%%
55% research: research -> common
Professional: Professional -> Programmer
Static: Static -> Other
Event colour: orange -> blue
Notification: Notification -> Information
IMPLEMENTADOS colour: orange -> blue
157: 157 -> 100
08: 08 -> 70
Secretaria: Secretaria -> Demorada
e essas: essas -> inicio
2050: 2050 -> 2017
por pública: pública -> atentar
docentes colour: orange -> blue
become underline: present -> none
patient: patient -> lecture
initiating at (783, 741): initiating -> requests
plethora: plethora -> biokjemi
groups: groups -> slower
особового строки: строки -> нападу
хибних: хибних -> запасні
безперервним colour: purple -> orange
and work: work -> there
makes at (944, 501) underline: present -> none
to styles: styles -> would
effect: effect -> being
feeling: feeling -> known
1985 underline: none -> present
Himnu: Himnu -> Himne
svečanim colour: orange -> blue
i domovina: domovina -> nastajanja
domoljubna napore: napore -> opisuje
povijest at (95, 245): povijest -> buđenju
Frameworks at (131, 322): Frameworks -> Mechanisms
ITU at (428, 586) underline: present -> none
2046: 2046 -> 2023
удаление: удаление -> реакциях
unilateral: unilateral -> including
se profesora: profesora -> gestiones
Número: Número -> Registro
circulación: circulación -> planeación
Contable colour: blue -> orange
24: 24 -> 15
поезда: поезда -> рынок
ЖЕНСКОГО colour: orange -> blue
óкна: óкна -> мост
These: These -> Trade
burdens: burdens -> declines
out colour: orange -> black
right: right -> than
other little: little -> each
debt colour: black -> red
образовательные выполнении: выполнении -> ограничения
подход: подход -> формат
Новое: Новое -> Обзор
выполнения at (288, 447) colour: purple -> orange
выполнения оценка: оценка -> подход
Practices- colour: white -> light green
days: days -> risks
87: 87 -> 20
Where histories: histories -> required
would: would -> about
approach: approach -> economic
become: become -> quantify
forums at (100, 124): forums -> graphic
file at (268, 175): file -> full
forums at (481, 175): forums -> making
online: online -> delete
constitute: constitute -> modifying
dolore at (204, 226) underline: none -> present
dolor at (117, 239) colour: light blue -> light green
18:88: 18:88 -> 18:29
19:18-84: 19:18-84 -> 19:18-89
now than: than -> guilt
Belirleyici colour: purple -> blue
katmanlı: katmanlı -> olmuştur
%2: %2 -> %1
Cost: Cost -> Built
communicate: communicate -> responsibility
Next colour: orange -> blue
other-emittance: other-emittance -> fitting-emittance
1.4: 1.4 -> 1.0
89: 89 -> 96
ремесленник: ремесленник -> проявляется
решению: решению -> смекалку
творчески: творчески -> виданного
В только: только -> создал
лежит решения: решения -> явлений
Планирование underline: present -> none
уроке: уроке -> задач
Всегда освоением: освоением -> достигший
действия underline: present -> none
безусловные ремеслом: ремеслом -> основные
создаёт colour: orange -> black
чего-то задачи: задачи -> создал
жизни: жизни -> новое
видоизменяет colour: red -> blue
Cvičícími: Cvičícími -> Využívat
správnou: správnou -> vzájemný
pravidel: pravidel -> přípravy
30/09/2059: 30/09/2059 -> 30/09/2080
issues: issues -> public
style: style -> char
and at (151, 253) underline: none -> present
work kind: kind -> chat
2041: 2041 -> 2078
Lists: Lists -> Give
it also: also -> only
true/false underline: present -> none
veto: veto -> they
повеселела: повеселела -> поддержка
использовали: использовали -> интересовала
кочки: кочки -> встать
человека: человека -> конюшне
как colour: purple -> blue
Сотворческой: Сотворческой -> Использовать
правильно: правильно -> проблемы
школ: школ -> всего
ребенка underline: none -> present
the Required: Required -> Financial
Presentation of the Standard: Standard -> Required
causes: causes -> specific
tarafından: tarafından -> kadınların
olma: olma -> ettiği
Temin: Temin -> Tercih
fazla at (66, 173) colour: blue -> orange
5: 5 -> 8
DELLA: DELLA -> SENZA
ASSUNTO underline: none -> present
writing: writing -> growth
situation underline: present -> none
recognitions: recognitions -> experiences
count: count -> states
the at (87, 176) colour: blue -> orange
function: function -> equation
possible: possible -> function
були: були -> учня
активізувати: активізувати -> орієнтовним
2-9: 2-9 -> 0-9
%%
Aim.
Set out every line of the material above as a Markdown table with the columns No and Entry, numbering the rows in order and leaving out blank lines.

Response to the task.
| No | Entry |
|---|---|
| 1 | 55% research: research -> common |
| 2 | Professional: Professional -> Programmer |
| 3 | Static: Static -> Other |
| 4 | Event colour: orange -> blue |
| 5 | Notification: Notification -> Information |
| 6 | IMPLEMENTADOS colour: orange -> blue |
| 7 | 157: 157 -> 100 |
| 8 | 08: 08 -> 70 |
| 9 | Secretaria: Secretaria -> Demorada |
| 10 | e essas: essas -> inicio |
| 11 | 2050: 2050 -> 2017 |
| 12 | por pública: pública -> atentar |
| 13 | docentes colour: orange -> blue |
| 14 | become underline: present -> none |
| 15 | patient: patient -> lecture |
| 16 | initiating at (783, 741): initiating -> requests |
| 17 | plethora: plethora -> biokjemi |
| 18 | groups: groups -> slower |
| 19 | особового строки: строки -> нападу |
| 20 | хибних: хибних -> запасні |
| 21 | безперервним colour: purple -> orange |
| 22 | and work: work -> there |
| 23 | makes at (944, 501) underline: present -> none |
| 24 | to styles: styles -> would |
| 25 | effect: effect -> being |
| 26 | feeling: feeling -> known |
| 27 | 1985 underline: none -> present |
| 28 | Himnu: Himnu -> Himne |
| 29 | svečanim colour: orange -> blue |
| 30 | i domovina: domovina -> nastajanja |
| 31 | domoljubna napore: napore -> opisuje |
| 32 | povijest at (95, 245): povijest -> buđenju |
| 33 | Frameworks at (131, 322): Frameworks -> Mechanisms |
| 34 | ITU at (428, 586) underline: present -> none |
| 35 | 2046: 2046 -> 2023 |
| 36 | удаление: удаление -> реакциях |
| 37 | unilateral: unilateral -> including |
| 38 | se profesora: profesora -> gestiones |
| 39 | Número: Número -> Registro |
| 40 | circulación: circulación -> planeación |
| 41 | Contable colour: blue -> orange |
| 42 | 24: 24 -> 15 |
| 43 | поезда: поезда -> рынок |
| 44 | ЖЕНСКОГО colour: orange -> blue |
| 45 | óкна: óкна -> мост |
| 46 | These: These -> Trade |
| 47 | burdens: burdens -> declines |
| 48 | out colour: orange -> black |
| 49 | right: right -> than |
| 50 | other little: little -> each |
| 51 | debt colour: black -> red |
| 52 | образовательные выполнении: выполнении -> ограничения |
| 53 | подход: подход -> формат |
| 54 | Новое: Новое -> Обзор |
| 55 | выполнения at (288, 447) colour: purple -> orange |
| 56 | выполнения оценка: оценка -> подход |
| 57 | Practices- colour: white -> light green |
| 58 | days: days -> risks |
| 59 | 87: 87 -> 20 |
| 60 | Where histories: histories -> required |
| 61 | would: would -> about |
| 62 | approach: approach -> economic |
| 63 | become: become -> quantify |
| 64 | forums at (100, 124): forums -> graphic |
| 65 | file at (268, 175): file -> full |
| 66 | forums at (481, 175): forums -> making |
| 67 | online: online -> delete |
| 68 | constitute: constitute -> modifying |
| 69 | dolore at (204, 226) underline: none -> present |
| 70 | dolor at (117, 239) colour: light blue -> light green |
| 71 | 18:88: 18:88 -> 18:29 |
| 72 | 19:18-84: 19:18-84 -> 19:18-89 |
| 73 | now than: than -> guilt |
| 74 | Belirleyici colour: purple -> blue |
| 75 | katmanlı: katmanlı -> olmuştur |
| 76 | %2: %2 -> %1 |
| 77 | Cost: Cost -> Built |
| 78 | communicate: communicate -> responsibility |
| 79 | Next colour: orange -> blue |
| 80 | other-emittance: other-emittance -> fitting-emittance |
| 81 | 1.4: 1.4 -> 1.0 |
| 82 | 89: 89 -> 96 |
| 83 | ремесленник: ремесленник -> проявляется |
| 84 | решению: решению -> смекалку |
| 85 | творчески: творчески -> виданного |
| 86 | В только: только -> создал |
| 87 | лежит решения: решения -> явлений |
| 88 | Планирование underline: present -> none |
| 89 | уроке: уроке -> задач |
| 90 | Всегда освоением: освоением -> достигший |
| 91 | действия underline: present -> none |
| 92 | безусловные ремеслом: ремеслом -> основные |
| 93 | создаёт colour: orange -> black |
| 94 | чего-то задачи: задачи -> создал |
| 95 | жизни: жизни -> новое |
| 96 | видоизменяет colour: red -> blue |
| 97 | Cvičícími: Cvičícími -> Využívat |
| 98 | správnou: správnou -> vzájemný |
| 99 | pravidel: pravidel -> přípravy |
| 100 | 30/09/2059: 30/09/2059 -> 30/09/2080 |
| 101 | issues: issues -> public |
| 102 | style: style -> char |
| 103 | and at (151, 253) underline: none -> present |
| 104 | work kind: kind -> chat |
| 105 | 2041: 2041 -> 2078 |
| 106 | Lists: Lists -> Give |
| 107 | it also: also -> only |
| 108 | true/false underline: present -> none |
| 109 | veto: veto -> they |
| 110 | повеселела: повеселела -> поддержка |
| 111 | использовали: использовали -> интересовала |
| 112 | кочки: кочки -> встать |
| 113 | человека: человека -> конюшне |
| 114 | как colour: purple -> blue |
| 115 | Сотворческой: Сотворческой -> Использовать |
| 116 | правильно: правильно -> проблемы |
| 117 | школ: школ -> всего |
| 118 | ребенка underline: none -> present |
| 119 | the Required: Required -> Financial |
| 120 | Presentation of the Standard: Standard -> Required |
| 121 | causes: causes -> specific |
| 122 | tarafından: tarafından -> kadınların |
| 123 | olma: olma -> ettiği |
| 124 | Temin: Temin -> Tercih |
| 125 | fazla at (66, 173) colour: blue -> orange |
| 126 | 5: 5 -> 8 |
| 127 | DELLA: DELLA -> SENZA |
| 128 | ASSUNTO underline: none -> present |
| 129 | writing: writing -> growth |
| 130 | situation underline: present -> none |
| 131 | recognitions: recognitions -> experiences |
| 132 | count: count -> states |
| 133 | the at (87, 176) colour: blue -> orange |
| 134 | function: function -> equation |
| 135 | possible: possible -> function |
| 136 | були: були -> учня |
| 137 | активізувати: активізувати -> орієнтовним |
| 138 | 2-9: 2-9 -> 0-9 |